Nick: I’m definitely open to that. I wouldn’t say I’ve used a ton of that in the past. My main two sources for finding data are through what people post and say they’re reading on Twitter. Twitter is so interesting because experts are constantly giving you a window into their world by sharing data and saying ‘this is a really interesting stat.’ And sometimes that data point is perfect for a piece I’m working on. I also look at national or international data sources like EIA for energy data and stuff like that. There’s a publication called Enersection, and the newsletter is basically just charts of energy related data, so often I’m reading things like that and pulling stuff out of there if it relates to something that I’m working on.
Your audience is primarily climate tech investors and VCs. What are you hearing from them?
Nick: There’s some concern about what’s happening macroeconomically, even more recently with all this wild banking stuff going on. It definitely does have downstream impacts on early stage climate tech startups, and anecdotally we’re starting to see a slow down in terms of fundraising. I think for a while the narrative, which is still true to a degree, has been that climate tech is a really resilient sector against slowdowns in the macroeconomic environment. But I think now we’re seeing concern about deploying solutions fast enough, especially if you look at actual climate science and what they’re calling for. So we need to make sure that everything else happening in the world and the economy doesn't hinder progress.
Additionally, a lot of capital and attention has flowed to pretty specific sectors like carbon markets or carbon accounting. We need solutions in all of those areas, but there’s definitely been a flock to that as opposed to some of the stuff that’s more foundational, like new hardware for energy storage. We need to continue pushing folks to work on great solutions and continue the momentum.
How much of your coverage is news related (e.g. The Willow Project) compared to industry analysis?
Nick: I’d say it’s close to 50/50. I have two newsletters a week, and one is definitely a deeper dive on a topic or a company or a theme in climate tech, so I always inject news there to ground it in the present moment. But that one is more industry analysis. And the second one tends to be more news curation of “what happened this week” and I’ll still pick one thing and write about it in a little bit more depth. With the podcast, that’s a little bit more industry analysis. So if you take those three pillars, maybe it's closer to 60/40. There’s a lot of people out there who do really great news coverage, so sometimes I don’t feel as much pressure to get every news story.
What are your hopes and goals for Keep Cool in the future?
Nick: I enjoy writing and producing, and I hope that I can do it for a long time.
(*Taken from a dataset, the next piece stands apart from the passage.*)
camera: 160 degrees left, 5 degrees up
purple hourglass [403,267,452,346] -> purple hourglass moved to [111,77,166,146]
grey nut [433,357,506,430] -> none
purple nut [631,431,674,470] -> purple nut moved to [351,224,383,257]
My main hope is that people learn from it and get interested in working on contributing towards climate solutions themselves. My top focus isn’t always growth. I want to create this content to the extent that people find it useful. That focus drives the growth!
What are the things PR professionals have done that are most helpful to you? What’s the most annoying?
Nick: The annoying one is easy — when people send me stuff that isn’t related to climate tech. Sometimes people get your name and publication wrong, and that’s annoying too. You can tell when people copy and paste, and when the person didn’t put in the extra two minutes of thought as to why this might be relevant for me. It doesn't take a herculean effort to tailor it to what I do.
But a lot of PR people have made introductions to people that I was ultimately super interested in speaking with. And then the upshot of that is we didn’t just link on a piece, but we actually built a relationship and have continued to work together.